Offices aside, the EPO also comprises lecture halls, hearing rooms for oral proceedings, a new red, blue and yellow fitness area, and a roof garden with sweeping views of the Low Countries. In Dam’s words: “This is where you can experience theslimness of the building the best. On the east side, there is Rotterdam and your typical Dutch landscape. On the west side, you can see Rijswijk, The Hague and even the sea with oil ships passing by.” He continues: “It seems obvious to say, but roofs are infinite opportunities. We enhanced the programme with a roof for people to meet, and in terms of architecture it’s a continuation of the horizontality of the design.”

 

Like a leitmotif of sorts, this horizontality keeps coming back, be it with Nouvel or Dam, who explains this was a “mutual adventure” from the start. “We have the same approach of making each project unique and contextual.

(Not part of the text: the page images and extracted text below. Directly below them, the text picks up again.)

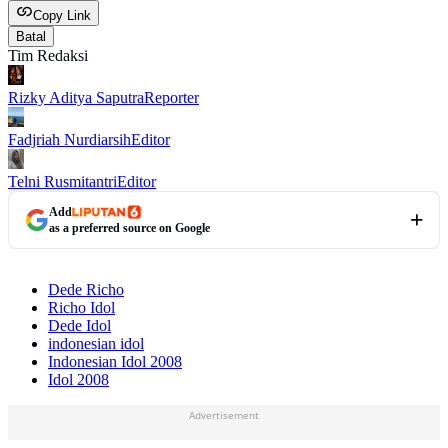
Copy Link
Batal
Tim Redaksi
Rizky Aditya Saputra
Reporter
Fadjriah Nurdiarsih
Editor
Telni Rusmitantri
Editor
Add
as a preferred source on Google
Dede Richo
Richo Idol
Dede Idol
indonesian idol
Indonesian Idol 2008
Idol 2008
Advertisement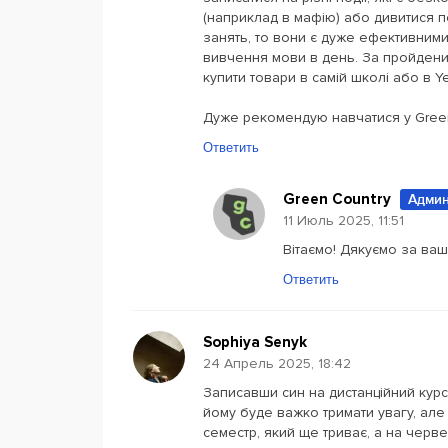
(наприклад в мафію) або дивитися 
занять, то вони є дуже ефективними
вивчення мови в день. За пройдений
купити товари в самій школі або в Ye
Дуже рекомендую навчатися у Green
Ответить
Green Country
Админ
11 Июль 2025, 11:51
Вітаємо! Дякуємо за ваш
Ответить
Sophiya Senyk
24 Апрель 2025, 18:42
Записавши син на дистанційний курс
йому буде важко тримати увагу, але 
семестр, який ще триває, а на черв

We also have a tradition in not making volumes, but more a junction of planes,” he says, drawing on the influence of two icons that perfectly symbolise this collaboration – Le Corbusier with his “plan libre”, and Gerrit Rietveld, whose De Stijl Schröder House might well have inspired the primary-coloured fitness room. “One of the most interesting things is how this entire volume is monumental but delicate at once, and how it relates to a bigger landscape,” Dam continues.

 

In 2017, the city council of Rijswijk approved a new vision for the Plaspoelpolder – the district where the EPO sits – highlighting its ambition to revitalise the area from mono-use to a diverse area. Project architect Haakon Brouwer of Dam & Partners believes the EPO provided a much-needed boost. “One of the ways to achieve a more vibrant urban area lies in densification, be it in transforming empty office space into housing, or making better use of land. When designing, we anticipated this, but because of the sheer programmatic need and the consequential size of the new building, we had to negotiate the interaction of the building on a far larger scale.”

 

He continues: “Design a solid mass and it would overcast the area totally. Arbitrary design gestures would simply lose their meaning on this scale and in this context. Hence the poetic approach to design a modern ‘mirage’, or as Jean [Nouvel] puts it, the poetics of an abstract mysterious flagship: a rectangle of sky.